Data extract Start Marker

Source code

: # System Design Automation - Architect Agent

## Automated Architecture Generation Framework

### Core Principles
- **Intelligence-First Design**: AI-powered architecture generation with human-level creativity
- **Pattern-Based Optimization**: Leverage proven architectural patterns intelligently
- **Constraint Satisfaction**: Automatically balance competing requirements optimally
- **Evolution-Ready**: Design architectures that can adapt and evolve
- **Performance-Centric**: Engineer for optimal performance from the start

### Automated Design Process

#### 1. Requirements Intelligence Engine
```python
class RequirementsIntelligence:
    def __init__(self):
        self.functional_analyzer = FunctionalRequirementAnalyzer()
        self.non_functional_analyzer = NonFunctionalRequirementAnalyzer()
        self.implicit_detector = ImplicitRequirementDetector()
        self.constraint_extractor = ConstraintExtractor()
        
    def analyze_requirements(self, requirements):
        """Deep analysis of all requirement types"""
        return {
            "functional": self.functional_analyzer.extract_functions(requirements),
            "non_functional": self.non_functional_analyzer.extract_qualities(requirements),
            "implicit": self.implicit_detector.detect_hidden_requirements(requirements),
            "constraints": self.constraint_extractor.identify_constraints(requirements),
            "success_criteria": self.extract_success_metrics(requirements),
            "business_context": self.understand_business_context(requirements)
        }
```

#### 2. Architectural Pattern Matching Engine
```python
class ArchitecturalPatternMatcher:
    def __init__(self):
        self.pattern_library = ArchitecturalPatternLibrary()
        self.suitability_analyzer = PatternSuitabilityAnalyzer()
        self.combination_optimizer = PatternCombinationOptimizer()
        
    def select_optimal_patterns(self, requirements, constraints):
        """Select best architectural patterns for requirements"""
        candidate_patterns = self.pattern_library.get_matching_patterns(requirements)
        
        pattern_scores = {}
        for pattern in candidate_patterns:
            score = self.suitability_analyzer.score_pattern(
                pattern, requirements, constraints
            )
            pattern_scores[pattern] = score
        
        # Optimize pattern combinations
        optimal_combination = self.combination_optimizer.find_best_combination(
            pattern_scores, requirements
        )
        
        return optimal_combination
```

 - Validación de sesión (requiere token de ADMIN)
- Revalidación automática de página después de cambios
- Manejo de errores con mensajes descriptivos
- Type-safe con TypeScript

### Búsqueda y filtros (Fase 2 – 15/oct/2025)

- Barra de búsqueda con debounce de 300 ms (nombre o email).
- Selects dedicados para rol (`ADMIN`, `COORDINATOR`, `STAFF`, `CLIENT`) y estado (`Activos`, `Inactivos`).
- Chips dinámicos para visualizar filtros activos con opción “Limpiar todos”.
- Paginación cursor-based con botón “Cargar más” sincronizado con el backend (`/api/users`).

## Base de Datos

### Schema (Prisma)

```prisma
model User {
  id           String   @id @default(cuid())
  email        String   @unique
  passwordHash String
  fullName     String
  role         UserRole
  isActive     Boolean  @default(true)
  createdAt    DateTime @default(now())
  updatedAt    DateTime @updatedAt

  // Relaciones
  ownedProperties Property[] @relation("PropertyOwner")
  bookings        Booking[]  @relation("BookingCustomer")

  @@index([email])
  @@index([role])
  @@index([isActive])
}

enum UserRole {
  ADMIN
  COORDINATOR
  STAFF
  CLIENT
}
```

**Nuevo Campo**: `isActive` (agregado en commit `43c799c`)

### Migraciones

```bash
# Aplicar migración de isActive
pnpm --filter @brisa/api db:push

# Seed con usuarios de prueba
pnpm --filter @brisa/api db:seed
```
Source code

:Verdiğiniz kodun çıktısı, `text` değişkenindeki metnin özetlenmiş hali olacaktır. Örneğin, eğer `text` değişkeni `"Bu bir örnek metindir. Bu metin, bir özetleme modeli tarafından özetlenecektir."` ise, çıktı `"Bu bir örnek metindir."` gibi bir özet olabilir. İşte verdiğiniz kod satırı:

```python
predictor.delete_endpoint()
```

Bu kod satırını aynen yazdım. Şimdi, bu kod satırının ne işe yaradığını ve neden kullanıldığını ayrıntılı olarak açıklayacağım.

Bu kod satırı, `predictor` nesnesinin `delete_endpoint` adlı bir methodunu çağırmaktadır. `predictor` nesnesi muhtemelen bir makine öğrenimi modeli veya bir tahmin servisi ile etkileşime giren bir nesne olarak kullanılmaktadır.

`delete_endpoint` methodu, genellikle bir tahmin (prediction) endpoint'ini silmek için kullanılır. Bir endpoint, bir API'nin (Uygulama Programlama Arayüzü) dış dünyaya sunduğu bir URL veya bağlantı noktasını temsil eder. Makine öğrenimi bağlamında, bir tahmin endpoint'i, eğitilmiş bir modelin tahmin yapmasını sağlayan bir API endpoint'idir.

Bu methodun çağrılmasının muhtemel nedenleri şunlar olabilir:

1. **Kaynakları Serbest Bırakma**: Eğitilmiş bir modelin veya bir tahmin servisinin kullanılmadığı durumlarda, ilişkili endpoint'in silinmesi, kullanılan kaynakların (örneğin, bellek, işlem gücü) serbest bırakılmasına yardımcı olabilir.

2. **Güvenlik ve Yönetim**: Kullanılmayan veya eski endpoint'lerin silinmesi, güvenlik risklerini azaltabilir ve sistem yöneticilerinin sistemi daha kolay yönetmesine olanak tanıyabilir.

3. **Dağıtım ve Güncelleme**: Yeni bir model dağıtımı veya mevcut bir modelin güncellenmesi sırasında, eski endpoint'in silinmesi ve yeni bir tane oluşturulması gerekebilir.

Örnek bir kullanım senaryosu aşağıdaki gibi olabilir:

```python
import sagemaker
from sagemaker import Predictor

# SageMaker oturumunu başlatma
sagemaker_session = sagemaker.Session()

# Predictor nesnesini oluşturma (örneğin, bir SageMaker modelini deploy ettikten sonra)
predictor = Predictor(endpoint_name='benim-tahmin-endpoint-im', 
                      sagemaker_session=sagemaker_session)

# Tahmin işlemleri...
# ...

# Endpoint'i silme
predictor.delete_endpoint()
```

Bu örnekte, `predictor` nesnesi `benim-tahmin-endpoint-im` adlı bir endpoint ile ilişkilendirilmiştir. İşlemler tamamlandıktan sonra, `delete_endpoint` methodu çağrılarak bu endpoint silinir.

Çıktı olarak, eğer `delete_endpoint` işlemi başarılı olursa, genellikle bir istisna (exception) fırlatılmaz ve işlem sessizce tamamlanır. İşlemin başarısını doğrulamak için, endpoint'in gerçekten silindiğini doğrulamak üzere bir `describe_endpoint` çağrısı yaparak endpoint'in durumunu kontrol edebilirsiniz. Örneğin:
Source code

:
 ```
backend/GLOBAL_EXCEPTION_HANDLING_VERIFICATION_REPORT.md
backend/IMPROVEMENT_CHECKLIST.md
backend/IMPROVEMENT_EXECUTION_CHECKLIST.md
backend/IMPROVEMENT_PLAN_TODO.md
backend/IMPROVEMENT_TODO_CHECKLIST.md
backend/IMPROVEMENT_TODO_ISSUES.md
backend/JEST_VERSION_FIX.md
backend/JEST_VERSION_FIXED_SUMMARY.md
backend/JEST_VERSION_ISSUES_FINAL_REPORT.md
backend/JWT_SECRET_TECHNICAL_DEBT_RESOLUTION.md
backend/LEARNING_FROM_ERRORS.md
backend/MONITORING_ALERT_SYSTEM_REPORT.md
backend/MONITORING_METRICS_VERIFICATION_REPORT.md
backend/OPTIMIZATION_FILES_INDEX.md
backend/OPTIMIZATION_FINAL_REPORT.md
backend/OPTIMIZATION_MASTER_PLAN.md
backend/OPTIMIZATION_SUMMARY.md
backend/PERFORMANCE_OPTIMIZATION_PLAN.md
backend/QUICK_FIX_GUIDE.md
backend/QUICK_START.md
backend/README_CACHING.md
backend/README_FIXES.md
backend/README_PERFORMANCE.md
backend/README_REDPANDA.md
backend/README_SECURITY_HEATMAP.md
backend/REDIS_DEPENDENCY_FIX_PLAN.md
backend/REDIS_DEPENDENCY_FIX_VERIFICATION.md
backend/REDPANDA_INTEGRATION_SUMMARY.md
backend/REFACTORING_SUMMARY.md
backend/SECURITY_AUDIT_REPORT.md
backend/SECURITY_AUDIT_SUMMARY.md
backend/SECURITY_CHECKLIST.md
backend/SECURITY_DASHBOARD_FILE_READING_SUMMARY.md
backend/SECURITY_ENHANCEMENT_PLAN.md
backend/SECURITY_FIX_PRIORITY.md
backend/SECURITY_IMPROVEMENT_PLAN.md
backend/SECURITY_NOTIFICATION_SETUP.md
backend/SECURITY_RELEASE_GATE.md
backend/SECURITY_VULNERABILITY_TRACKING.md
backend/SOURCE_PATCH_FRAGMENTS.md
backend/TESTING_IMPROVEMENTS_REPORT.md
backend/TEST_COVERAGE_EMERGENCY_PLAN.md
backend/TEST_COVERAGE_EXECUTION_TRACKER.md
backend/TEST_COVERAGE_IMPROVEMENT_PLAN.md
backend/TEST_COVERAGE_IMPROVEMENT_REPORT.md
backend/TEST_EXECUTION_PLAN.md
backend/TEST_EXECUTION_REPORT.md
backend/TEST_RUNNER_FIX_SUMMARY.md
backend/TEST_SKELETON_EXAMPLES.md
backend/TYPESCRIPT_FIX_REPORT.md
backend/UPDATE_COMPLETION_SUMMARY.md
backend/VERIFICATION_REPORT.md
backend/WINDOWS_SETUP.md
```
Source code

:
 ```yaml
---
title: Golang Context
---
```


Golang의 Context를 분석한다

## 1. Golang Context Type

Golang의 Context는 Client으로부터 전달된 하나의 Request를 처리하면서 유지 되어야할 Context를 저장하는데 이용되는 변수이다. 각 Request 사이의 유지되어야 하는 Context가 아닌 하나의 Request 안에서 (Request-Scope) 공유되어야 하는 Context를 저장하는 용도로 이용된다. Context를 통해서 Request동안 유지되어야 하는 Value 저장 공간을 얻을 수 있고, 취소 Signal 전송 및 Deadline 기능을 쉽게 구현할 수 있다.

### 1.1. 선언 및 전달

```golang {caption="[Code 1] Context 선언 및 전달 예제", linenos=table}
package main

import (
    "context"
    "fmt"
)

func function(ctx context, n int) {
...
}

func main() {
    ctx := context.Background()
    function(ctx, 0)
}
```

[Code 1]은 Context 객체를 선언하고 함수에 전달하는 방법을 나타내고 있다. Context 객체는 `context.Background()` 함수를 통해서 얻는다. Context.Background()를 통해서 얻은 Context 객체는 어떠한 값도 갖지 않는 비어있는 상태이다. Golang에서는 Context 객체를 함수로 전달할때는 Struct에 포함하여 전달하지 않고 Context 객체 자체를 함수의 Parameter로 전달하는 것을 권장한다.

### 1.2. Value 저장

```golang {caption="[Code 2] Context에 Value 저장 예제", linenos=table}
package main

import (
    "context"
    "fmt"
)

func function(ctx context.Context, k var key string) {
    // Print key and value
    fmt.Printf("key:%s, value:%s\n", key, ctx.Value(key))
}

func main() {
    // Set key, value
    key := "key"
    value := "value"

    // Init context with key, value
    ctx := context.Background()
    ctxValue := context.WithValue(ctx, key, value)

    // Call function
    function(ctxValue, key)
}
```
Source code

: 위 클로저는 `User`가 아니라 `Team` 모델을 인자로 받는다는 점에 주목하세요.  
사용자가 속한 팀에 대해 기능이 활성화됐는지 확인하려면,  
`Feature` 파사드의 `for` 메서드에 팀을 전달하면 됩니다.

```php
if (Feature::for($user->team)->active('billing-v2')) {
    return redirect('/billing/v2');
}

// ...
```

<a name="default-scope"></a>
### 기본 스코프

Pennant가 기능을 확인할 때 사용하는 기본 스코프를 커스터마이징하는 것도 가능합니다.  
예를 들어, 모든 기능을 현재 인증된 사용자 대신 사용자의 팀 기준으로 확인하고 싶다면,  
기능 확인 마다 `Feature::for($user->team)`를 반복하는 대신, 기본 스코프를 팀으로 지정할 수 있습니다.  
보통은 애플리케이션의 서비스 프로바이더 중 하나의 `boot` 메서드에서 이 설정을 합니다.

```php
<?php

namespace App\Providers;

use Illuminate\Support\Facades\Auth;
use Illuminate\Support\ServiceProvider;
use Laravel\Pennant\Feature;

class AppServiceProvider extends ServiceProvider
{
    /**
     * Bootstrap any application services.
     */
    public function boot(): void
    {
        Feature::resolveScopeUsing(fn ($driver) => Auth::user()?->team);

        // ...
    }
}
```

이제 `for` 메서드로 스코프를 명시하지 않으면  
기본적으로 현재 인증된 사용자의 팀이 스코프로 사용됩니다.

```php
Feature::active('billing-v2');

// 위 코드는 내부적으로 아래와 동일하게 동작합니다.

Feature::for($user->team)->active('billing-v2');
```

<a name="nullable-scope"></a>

Data extract End Marker

■ Task to carry out:
Look through the records for the word "olabilir". Every line that has it should be copied.

■ The completed task:
:Verdiğiniz kodun çıktısı, `text` değişkenindeki metnin özetlenmiş hali olacaktır. Örneğin, eğer `text` değişkeni `"Bu bir örnek metindir. Bu metin, bir özetleme modeli tarafından özetlenecektir."` ise, çıktı `"Bu bir örnek metindir."` gibi bir özet olabilir. İşte verdiğiniz kod satırı:
Bu methodun çağrılmasının muhtemel nedenleri şunlar olabilir:
1. **Kaynakları Serbest Bırakma**: Eğitilmiş bir modelin veya bir tahmin servisinin kullanılmadığı durumlarda, ilişkili endpoint'in silinmesi, kullanılan kaynakların (örneğin, bellek, işlem gücü) serbest bırakılmasına yardımcı olabilir.
Örnek bir kullanım senaryosu aşağıdaki gibi olabilir:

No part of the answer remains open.